Mrs. Schiavo must continue to receive such ordinary treatments to meet her basic needs until the time they become life threatening or harmful. Removing food and hydration now will amount to a very painful death. It also may hasten the day when anyone deemed not living a life of subjective quality – by whose definition? – may suffer the same fate. This evil, if permitted, will end the life of one woman and place all of us in peril.

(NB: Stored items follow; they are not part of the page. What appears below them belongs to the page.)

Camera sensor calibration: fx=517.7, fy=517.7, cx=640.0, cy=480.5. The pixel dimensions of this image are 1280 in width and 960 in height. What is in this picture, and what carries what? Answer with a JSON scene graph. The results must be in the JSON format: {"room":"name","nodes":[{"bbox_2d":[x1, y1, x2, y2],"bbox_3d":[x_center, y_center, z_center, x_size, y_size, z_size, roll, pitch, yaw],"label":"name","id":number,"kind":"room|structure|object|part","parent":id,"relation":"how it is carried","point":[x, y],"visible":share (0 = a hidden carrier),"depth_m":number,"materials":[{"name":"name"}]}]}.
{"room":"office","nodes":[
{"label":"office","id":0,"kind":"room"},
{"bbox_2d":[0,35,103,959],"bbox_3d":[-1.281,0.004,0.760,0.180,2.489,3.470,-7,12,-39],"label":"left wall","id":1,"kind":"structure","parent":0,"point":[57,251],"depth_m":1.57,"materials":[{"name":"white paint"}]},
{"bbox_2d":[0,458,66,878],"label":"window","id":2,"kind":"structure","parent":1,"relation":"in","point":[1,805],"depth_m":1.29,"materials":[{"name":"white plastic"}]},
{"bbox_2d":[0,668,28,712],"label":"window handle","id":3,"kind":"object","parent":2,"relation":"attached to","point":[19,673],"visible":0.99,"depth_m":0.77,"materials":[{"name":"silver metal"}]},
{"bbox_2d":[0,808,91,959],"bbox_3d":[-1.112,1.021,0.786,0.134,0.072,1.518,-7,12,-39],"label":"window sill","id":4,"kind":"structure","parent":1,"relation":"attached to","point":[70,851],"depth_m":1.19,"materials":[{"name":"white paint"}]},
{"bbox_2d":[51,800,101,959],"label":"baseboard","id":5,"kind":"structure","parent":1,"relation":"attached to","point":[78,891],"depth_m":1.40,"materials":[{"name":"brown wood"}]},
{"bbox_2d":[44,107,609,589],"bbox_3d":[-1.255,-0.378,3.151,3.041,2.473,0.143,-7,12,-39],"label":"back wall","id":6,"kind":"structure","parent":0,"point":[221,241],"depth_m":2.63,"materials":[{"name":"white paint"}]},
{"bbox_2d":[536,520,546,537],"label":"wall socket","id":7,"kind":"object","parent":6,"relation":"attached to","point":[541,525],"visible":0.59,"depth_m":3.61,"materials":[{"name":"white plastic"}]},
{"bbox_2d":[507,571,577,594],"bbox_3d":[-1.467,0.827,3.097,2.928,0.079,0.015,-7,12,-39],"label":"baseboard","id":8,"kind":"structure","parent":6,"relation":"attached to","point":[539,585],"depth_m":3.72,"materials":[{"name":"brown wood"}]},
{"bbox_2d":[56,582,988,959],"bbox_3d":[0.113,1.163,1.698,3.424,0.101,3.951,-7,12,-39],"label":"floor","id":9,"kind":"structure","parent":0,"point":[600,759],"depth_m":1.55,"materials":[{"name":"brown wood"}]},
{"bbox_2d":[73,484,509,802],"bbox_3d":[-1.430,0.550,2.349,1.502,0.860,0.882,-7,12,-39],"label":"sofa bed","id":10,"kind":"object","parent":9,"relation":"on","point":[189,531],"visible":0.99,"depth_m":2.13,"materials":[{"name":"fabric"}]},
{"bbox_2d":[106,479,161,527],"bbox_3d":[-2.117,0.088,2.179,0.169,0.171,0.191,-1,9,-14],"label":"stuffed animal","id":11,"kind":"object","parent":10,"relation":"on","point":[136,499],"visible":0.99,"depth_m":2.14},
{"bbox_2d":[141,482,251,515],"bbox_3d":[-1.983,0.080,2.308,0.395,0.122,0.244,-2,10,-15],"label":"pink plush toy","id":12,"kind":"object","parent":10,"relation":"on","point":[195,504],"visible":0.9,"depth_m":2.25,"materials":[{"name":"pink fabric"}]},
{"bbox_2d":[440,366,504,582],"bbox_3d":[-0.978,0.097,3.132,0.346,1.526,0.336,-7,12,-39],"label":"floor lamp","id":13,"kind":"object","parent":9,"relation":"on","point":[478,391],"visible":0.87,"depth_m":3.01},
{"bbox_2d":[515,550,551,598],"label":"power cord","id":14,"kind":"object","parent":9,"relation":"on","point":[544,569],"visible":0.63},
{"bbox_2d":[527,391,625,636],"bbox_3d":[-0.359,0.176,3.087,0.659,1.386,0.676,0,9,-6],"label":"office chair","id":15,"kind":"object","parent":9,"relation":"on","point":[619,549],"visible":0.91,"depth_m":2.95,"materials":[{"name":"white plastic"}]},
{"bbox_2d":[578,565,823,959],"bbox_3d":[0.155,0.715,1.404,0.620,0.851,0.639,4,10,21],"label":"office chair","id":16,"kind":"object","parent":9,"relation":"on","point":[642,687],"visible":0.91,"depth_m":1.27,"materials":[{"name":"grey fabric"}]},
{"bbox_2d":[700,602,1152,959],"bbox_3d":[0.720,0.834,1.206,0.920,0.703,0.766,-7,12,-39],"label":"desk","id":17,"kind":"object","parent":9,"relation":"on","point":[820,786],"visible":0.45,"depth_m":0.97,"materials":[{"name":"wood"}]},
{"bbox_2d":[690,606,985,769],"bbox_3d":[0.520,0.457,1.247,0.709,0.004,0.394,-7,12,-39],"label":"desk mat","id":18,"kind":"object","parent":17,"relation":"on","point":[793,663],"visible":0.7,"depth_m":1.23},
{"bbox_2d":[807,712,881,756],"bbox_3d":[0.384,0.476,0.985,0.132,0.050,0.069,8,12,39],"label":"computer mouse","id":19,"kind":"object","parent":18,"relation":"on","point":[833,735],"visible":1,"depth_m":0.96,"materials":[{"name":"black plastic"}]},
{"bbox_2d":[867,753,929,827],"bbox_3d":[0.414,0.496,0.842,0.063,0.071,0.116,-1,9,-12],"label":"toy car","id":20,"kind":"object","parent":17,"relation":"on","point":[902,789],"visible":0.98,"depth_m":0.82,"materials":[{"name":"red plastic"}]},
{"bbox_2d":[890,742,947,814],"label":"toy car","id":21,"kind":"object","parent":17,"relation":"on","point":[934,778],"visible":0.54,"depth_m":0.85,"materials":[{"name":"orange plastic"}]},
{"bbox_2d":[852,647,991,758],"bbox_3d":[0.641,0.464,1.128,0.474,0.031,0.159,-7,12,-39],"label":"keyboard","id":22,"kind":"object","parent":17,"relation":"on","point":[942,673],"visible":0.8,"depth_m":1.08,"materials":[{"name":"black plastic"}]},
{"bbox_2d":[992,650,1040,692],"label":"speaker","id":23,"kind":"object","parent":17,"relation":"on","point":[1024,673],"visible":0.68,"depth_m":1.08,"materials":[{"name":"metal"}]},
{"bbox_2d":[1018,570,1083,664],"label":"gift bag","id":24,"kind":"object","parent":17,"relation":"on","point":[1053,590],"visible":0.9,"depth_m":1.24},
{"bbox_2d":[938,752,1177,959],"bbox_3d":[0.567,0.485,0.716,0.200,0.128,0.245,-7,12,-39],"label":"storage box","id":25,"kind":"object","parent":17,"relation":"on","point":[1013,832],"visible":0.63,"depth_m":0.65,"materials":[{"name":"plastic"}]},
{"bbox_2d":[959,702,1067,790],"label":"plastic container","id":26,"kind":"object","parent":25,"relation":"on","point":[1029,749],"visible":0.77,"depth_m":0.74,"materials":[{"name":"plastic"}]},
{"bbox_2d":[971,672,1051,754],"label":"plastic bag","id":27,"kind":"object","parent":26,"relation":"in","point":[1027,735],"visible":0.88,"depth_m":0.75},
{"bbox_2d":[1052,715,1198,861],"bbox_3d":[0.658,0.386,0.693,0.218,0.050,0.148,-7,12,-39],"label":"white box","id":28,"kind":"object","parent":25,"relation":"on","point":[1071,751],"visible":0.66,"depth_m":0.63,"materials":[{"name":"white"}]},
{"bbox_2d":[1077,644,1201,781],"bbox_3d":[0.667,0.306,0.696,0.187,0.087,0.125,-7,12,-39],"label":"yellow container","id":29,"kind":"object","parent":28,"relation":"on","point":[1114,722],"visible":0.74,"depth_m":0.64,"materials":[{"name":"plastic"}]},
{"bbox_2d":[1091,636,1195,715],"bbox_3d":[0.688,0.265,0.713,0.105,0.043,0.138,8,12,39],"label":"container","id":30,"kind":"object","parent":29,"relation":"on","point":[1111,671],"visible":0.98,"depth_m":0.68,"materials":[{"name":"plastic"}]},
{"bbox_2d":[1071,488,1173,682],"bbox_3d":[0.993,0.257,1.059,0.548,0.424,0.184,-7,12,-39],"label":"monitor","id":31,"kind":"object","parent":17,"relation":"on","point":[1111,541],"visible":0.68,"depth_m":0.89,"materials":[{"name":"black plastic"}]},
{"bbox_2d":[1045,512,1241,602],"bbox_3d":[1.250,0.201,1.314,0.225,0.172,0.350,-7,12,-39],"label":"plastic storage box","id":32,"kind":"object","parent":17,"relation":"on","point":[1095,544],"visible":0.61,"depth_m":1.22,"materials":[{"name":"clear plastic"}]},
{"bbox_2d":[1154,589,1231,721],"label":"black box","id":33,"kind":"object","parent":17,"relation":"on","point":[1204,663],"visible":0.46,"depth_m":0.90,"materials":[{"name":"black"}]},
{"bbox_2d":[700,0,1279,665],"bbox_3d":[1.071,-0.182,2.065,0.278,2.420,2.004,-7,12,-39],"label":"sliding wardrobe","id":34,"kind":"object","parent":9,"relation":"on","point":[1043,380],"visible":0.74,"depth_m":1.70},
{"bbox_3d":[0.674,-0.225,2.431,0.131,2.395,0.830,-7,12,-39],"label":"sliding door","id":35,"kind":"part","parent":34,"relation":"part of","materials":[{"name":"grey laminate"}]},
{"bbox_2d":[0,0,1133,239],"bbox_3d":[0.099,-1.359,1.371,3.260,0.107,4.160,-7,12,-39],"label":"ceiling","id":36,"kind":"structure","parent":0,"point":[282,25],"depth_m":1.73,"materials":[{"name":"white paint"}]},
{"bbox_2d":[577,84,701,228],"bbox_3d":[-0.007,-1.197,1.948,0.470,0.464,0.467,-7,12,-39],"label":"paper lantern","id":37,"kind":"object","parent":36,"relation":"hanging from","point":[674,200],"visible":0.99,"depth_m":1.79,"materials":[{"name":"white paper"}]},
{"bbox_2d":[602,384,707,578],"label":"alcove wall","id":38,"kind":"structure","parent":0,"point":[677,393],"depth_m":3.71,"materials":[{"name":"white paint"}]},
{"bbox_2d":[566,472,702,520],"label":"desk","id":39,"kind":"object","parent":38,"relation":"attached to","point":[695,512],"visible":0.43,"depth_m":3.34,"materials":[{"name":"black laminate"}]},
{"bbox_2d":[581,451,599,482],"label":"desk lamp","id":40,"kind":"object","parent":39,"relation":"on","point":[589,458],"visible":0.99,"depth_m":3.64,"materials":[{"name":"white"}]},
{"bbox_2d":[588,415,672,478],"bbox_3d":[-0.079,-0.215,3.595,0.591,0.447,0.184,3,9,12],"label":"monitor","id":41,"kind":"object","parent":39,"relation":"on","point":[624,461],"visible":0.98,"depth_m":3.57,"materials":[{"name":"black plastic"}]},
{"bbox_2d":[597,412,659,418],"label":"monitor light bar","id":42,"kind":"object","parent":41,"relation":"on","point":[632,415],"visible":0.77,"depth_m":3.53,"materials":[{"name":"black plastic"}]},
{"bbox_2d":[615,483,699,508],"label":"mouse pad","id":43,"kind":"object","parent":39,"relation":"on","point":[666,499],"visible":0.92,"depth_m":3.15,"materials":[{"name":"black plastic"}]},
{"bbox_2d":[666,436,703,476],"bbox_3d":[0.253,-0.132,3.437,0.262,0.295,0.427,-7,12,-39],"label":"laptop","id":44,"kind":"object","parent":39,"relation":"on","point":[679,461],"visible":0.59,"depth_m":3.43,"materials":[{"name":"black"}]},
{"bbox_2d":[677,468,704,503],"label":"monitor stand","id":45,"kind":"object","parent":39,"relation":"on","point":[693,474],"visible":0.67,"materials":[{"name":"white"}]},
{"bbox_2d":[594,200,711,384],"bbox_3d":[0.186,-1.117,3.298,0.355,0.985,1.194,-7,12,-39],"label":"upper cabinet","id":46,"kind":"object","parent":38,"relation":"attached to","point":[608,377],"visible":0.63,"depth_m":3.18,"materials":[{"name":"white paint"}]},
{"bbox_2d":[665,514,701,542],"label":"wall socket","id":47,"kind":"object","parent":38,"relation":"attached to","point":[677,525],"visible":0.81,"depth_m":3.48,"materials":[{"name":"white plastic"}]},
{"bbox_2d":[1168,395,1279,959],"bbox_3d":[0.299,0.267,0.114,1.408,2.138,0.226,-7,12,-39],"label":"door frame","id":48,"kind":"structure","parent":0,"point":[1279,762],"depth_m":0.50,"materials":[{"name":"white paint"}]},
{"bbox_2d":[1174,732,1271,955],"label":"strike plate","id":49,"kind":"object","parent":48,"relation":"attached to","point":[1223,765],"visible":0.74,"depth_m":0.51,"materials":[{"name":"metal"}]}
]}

Terri Schiavo and all those who rely on others for their basic needs remain worthy of care because of their dignity as children of God. In the Gospel of Life (papal encyclical written in 1995), Pope John Paul II wrote, ‘God alone has the power over life and death. But he only exercises this power in accordance with a plan of wisdom and love. When man usurps this power, being enslaved by a foolish and selfish way of thinking, he inevitably uses it for injustice and death. Thus the life of the person who is weak is put into the hands of the one who is strong; in society the sense of justice is lost...'

The Catholic bishops of Florida have strongly urged that Mrs. Schiavo should receive "all treatments and care that will be of benefit to her." I call on the faithful in the Archdiocese to join with me in prayer for Mrs. Schiavo, for her family and for all those charged with her life. I pray she receives the nourishment, hydration and loving care she needs until the Lord of Life calls her to His eternal home."